待审阅文本:
深度优先搜索

二叉树创建

class TreeNode:
    def __init__(self, val):
        self.val = val
        self.left = None
        self.right = None


def createTree(l):
    l = l[::-1]
    def create(l):
        a = l.pop()
        if a == '#':
            root = None
        else:
            root = TreeNode(a)
            root.left = create(l)
            root.right = create(l)
        return root
    return create(l)

验证二叉搜索树

思路:刚开始以为直接判断每个节点大于左节点，小于右节点，就可以。测试不通过，原因是隔代有可能出现错误。
后面查阅了一番，大部分的解法思路如下：当前节点值就是左子树的最大值，右子树的最小值，所以只要传递下去即可。
# Definition for a binary tree node.
# class TreeNode:
#     def __init__(self, x):
#         self.val = x
#         self.left = None
#         self.right = None

class Solution:
    def validBST(self, root, small, large):
        if root is None:
            return True
        elif root.val <= small or root.val >= large:
            return False
        else:
            return self.validBST(root.left, small, root.val) and self.validBST(root.right, root.val, large)

给定数据:
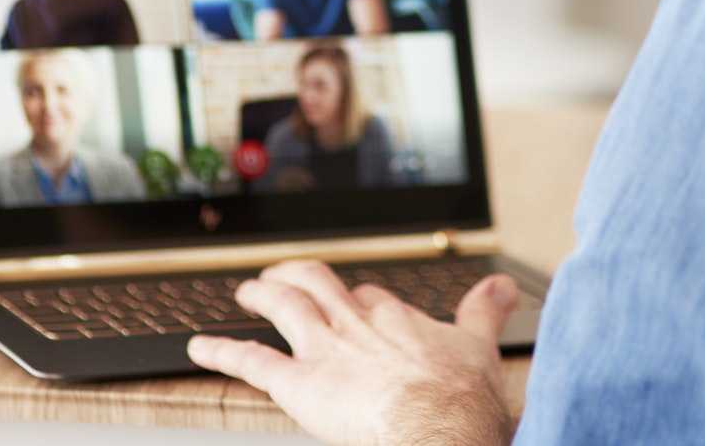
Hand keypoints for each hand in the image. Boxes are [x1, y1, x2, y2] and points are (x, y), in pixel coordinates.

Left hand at [188, 259, 518, 445]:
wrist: (438, 427)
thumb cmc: (459, 399)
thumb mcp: (481, 345)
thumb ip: (487, 312)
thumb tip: (504, 286)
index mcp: (396, 318)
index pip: (370, 296)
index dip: (358, 299)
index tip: (355, 302)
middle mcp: (356, 324)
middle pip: (319, 284)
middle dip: (299, 277)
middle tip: (284, 276)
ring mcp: (324, 350)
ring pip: (284, 306)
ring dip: (261, 295)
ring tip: (247, 292)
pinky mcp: (298, 383)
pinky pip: (251, 362)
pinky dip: (222, 352)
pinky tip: (200, 347)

动手练习: 判断以下三条陈述是否与上文“深度优先搜索”相符，每条回答“是”或“否”，并引用原文中起决定作用的语句：(a) 在 createTree 中，读到 '#' 时对应节点为 None；(b) 作者最初只判断每个节点大于左节点、小于右节点的做法通过了测试；(c) 在 validBST 中，节点值等于 small 时返回 True。

参考答案:
(a) 是："if a == '#':" 之后为 "root = None"。
(b) 否："测试不通过，原因是隔代有可能出现错误。"
(c) 否："elif root.val <= small or root.val >= large:" 之后为 "return False"。